The majority of in-home coffee consumed in Russia is prepared in the Turkish style, where coffees are pulverized into fine powder and then brought to boiling temperature in three cycles with the addition of spices and sugar. Most Russian out-of-home consumption is in coffee shops or restaurants serving espresso, with a preference for milky cappuccinos; there is little or no filter coffee to be found, making the introduction of small lot single origin coffees (known as “monosorts” in Russia) into the consumer marketplace premature.
Next came the plant tour. Donning handsome white laboratory coats, the group toured the facility step-by-step from the point where green coffee enters the SCR warehouse through green storage, roasting, post-roast blending, packaging, quality control and the finished goods area. Photo opportunities were ample as producers posed with their coffees in the warehouse and with SCR personnel to share with others back home.
Discussions after lunch drifted casually and comfortably from market potential in Russia, to blending, roasting, marketing and quality philosophies for the remainder of the afternoon, carrying on through dinner and late into the evening.
Day two began back at the quality control laboratory where the coffee suppliers were led through multiple flights of cupping that included all of SCR’s packaged blends and each of the individual coffees that combine to create their signature flavor profiles. In a key exercise, the group’s producers tasted their own coffees roasted independently and blended in the commercial products where they are used. Demonstrating the role played by each coffee in its finished product was a main goal of the excursion, which fostered discussions that will further improve future collaboration between farmer and roaster.
After the morning cupping sessions the information exchange continued with presentations prepared by representatives of each origin including photos and videos from their farms and towns so that the employees of Soyuz can better understand what makes each estate special and unique.

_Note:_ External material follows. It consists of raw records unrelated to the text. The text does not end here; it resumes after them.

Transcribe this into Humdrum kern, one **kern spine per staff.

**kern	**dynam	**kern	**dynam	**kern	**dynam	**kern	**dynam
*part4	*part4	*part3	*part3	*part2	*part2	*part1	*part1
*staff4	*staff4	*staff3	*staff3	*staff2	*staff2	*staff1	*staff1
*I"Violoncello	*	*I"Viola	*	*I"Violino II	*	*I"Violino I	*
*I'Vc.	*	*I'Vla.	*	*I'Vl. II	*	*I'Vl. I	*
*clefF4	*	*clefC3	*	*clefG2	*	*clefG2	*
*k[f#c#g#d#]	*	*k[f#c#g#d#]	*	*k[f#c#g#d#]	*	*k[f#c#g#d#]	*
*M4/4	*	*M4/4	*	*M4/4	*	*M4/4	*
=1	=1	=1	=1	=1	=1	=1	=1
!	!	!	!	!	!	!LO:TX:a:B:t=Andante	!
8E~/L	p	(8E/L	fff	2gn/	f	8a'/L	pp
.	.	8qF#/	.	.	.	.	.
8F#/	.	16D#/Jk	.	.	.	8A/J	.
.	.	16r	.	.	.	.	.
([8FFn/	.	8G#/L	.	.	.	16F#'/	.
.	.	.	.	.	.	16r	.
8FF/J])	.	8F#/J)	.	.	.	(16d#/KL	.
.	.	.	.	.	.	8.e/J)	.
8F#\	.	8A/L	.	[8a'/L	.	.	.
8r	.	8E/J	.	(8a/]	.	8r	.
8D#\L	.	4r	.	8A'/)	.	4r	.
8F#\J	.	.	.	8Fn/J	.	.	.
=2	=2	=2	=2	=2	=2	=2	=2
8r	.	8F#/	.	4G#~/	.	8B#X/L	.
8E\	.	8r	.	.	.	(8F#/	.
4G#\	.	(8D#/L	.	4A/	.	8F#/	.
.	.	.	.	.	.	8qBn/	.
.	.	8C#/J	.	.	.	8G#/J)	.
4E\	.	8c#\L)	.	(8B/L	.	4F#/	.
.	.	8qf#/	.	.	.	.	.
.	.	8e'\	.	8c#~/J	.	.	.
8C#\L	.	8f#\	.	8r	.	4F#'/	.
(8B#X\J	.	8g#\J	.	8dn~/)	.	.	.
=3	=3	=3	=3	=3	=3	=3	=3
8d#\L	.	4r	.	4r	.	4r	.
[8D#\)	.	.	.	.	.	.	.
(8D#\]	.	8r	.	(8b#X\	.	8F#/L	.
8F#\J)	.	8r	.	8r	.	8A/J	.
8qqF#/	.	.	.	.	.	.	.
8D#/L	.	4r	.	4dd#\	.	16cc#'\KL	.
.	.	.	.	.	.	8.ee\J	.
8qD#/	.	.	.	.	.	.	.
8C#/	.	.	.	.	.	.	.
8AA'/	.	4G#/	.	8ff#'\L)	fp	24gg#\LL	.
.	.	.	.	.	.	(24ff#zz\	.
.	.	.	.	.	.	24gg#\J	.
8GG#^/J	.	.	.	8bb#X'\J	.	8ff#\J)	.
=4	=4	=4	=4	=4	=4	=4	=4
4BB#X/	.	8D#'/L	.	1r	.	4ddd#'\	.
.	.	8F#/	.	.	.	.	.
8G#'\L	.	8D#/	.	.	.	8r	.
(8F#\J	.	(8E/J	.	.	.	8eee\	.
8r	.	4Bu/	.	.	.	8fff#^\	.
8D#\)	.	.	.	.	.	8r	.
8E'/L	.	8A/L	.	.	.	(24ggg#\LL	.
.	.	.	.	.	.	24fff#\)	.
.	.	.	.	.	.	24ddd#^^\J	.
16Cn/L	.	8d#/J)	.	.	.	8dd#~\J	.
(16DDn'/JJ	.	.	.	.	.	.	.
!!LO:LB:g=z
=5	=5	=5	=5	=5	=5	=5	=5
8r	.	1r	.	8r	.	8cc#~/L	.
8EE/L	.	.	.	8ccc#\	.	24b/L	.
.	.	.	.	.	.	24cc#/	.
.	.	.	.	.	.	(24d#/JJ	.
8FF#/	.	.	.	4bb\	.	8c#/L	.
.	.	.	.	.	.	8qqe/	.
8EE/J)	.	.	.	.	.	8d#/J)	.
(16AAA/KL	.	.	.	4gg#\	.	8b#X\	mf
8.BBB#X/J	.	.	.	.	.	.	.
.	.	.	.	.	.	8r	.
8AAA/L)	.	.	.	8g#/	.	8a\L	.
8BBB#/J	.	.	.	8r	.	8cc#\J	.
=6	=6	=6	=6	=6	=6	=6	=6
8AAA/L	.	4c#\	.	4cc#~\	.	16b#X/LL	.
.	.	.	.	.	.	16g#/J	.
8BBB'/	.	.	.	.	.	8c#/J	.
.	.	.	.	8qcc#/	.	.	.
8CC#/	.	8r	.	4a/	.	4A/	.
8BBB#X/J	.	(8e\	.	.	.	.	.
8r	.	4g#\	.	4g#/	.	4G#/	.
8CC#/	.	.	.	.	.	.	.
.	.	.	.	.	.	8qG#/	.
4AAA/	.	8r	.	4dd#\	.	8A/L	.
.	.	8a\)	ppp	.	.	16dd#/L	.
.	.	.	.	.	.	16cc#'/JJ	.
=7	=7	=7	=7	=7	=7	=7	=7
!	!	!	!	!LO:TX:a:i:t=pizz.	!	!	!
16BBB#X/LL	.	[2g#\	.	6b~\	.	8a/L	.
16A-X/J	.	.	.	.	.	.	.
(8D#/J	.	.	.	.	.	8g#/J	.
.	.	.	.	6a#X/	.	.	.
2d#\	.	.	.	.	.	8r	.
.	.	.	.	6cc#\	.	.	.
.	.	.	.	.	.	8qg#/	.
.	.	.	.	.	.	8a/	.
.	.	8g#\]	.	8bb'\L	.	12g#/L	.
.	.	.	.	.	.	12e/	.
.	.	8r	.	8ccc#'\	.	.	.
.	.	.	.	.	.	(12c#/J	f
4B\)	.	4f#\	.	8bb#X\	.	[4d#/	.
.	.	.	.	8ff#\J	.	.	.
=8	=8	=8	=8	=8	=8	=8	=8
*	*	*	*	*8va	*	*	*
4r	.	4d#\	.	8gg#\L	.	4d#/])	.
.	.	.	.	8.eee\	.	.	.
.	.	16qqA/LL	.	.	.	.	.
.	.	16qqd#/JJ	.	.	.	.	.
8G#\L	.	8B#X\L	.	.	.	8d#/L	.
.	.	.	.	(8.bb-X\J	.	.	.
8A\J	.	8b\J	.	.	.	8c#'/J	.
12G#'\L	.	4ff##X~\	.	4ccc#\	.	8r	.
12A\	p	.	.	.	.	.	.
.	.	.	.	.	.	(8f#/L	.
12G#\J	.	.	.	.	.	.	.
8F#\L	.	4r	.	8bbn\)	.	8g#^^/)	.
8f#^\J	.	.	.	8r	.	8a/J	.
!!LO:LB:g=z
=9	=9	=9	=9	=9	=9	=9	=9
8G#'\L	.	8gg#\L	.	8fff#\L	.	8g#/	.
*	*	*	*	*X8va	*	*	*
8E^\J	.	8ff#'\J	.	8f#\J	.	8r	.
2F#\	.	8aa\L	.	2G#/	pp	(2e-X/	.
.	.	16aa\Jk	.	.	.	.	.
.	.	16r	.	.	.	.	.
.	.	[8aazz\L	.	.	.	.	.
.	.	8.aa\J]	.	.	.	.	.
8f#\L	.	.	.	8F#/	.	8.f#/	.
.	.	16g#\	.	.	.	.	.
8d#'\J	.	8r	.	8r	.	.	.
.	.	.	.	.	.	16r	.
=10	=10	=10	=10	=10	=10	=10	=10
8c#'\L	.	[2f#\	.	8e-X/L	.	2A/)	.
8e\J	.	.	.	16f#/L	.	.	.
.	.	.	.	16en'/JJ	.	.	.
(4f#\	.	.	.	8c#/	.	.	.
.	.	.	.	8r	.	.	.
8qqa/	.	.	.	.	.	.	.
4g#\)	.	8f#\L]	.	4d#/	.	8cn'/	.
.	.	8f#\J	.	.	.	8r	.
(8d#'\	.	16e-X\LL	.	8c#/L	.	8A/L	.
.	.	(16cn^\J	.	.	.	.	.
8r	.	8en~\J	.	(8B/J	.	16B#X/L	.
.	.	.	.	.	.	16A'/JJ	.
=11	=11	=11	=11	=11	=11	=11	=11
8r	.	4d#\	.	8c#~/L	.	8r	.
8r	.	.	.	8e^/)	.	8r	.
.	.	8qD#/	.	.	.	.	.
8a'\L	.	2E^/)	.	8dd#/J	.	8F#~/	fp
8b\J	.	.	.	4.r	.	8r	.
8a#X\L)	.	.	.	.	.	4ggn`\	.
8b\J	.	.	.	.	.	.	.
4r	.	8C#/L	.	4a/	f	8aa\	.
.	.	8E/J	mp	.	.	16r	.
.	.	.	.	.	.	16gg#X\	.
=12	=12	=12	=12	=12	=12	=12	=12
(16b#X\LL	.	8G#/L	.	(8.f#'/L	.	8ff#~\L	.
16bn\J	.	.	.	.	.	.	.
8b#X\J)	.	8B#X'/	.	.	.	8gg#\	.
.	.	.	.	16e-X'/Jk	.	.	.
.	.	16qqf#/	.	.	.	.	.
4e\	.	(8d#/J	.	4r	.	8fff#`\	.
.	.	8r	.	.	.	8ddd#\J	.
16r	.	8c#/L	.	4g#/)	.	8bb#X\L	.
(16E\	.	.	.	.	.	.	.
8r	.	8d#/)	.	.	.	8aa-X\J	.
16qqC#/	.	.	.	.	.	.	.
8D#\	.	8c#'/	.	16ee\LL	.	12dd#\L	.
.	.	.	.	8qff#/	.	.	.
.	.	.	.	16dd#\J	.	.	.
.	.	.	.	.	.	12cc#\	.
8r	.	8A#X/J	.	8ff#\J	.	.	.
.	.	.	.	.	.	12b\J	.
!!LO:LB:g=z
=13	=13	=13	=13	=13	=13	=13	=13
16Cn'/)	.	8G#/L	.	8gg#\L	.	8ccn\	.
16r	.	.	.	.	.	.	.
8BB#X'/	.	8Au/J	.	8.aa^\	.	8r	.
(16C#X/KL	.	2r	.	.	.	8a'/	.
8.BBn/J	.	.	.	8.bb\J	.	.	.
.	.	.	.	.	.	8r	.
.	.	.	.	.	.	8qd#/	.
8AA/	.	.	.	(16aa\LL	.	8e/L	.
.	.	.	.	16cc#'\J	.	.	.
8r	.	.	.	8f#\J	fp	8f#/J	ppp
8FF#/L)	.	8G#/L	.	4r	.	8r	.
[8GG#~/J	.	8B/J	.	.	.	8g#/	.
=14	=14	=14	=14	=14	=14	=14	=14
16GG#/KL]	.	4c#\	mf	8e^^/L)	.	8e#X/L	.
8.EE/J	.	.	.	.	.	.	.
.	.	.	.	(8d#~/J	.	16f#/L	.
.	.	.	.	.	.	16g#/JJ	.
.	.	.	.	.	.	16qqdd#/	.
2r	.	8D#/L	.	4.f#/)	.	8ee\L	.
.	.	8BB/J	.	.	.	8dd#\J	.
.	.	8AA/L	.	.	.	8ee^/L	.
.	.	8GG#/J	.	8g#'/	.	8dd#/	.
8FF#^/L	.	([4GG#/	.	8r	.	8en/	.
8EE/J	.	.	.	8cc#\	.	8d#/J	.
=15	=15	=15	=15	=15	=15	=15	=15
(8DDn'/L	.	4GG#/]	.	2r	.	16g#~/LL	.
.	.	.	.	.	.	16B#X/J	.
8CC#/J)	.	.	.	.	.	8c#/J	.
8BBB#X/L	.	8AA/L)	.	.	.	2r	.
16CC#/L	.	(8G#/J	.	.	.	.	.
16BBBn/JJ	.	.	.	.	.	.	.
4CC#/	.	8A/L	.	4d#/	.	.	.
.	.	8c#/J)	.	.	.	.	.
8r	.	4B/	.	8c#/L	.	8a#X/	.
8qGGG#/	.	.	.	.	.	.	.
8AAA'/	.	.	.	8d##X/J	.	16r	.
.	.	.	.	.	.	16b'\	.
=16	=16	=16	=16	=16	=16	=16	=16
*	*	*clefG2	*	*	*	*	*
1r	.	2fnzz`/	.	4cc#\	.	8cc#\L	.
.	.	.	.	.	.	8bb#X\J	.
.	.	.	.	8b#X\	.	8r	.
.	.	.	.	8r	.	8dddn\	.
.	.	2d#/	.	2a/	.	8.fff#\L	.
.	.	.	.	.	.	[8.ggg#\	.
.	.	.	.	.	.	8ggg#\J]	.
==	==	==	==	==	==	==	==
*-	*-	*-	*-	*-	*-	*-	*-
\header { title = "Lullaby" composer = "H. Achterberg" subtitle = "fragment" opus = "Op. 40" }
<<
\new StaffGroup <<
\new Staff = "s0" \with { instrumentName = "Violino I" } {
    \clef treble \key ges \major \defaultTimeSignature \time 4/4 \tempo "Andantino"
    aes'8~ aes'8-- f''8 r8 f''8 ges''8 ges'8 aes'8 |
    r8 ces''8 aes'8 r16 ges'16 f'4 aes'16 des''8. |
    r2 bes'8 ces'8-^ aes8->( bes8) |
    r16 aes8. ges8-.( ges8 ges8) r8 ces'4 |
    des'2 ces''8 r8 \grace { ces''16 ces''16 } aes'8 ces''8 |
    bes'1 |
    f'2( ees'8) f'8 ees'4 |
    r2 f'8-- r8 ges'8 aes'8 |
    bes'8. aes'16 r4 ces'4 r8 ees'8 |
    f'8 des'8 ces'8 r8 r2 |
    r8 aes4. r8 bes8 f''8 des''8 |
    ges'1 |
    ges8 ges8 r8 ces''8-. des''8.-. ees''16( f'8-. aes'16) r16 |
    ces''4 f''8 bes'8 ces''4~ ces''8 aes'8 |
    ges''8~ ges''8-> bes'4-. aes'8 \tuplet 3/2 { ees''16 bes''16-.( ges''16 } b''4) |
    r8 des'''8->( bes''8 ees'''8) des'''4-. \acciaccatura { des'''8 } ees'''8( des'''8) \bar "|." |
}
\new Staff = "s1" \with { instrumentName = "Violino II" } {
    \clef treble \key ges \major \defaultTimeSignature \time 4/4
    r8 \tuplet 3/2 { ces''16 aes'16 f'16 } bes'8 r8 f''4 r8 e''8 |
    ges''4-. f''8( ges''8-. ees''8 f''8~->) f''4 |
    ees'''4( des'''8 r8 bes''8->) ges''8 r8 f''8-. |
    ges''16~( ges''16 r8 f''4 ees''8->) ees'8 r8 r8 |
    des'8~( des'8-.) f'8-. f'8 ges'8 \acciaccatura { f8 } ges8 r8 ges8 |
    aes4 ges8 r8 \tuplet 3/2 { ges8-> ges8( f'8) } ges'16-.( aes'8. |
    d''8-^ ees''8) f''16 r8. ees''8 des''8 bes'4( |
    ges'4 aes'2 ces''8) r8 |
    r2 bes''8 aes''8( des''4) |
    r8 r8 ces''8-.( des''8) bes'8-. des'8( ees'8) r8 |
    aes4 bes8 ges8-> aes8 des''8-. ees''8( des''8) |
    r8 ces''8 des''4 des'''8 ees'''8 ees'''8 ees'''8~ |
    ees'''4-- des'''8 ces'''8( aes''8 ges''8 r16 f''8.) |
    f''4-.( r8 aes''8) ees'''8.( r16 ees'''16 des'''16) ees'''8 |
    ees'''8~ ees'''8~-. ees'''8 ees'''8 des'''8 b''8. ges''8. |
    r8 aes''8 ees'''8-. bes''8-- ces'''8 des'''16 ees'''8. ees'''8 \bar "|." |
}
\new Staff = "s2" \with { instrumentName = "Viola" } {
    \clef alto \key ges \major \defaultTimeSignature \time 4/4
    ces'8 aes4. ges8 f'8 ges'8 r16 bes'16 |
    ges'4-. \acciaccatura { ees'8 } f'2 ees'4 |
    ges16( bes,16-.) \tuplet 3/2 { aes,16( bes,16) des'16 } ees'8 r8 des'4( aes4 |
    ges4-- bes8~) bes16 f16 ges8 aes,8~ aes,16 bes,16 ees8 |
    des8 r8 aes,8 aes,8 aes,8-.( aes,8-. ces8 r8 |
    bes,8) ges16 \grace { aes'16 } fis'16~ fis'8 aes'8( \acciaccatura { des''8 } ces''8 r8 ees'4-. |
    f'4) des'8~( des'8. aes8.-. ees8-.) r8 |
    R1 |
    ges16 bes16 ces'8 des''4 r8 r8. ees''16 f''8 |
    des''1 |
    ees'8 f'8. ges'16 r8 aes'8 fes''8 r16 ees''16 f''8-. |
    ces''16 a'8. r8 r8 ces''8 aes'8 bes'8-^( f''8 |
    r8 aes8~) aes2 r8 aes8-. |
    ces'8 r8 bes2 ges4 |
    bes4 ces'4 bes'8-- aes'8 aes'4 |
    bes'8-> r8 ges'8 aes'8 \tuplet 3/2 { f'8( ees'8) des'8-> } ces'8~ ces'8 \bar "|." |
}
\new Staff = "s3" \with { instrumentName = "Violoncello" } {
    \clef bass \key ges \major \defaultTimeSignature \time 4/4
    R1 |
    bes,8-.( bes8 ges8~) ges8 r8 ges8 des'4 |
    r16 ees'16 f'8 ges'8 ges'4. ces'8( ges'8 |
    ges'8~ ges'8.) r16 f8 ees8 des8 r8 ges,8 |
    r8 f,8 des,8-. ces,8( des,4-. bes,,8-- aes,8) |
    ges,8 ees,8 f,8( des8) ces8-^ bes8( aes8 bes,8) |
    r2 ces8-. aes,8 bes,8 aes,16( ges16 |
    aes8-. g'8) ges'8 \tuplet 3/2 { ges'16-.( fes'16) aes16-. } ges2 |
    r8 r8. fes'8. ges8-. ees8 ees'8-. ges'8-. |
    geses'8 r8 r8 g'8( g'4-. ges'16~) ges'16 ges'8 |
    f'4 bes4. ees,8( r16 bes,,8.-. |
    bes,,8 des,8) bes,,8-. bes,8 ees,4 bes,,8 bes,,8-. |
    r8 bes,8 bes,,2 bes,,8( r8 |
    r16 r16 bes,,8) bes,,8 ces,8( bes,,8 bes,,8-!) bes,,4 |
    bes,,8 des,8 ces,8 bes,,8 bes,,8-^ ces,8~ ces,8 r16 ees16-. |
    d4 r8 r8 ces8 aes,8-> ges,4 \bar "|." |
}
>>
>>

Generous invitations were made by each of the producers for Soyuz’s personnel to reciprocate and visit during the next harvest season, which were enthusiastically accepted.
In celebration of the event’s success, we continued to a seaside resort for a late lunch followed by a casual stroll around the city’s central Victory Plaza, visiting a handful of the new coffee shop chains that have emerged in recent years.
As everyone sipped espressos in a busy café under the late night glowing twilight of summer in the Baltic, it became clear that this was far from the end of our journey in Russia; this is just the beginning.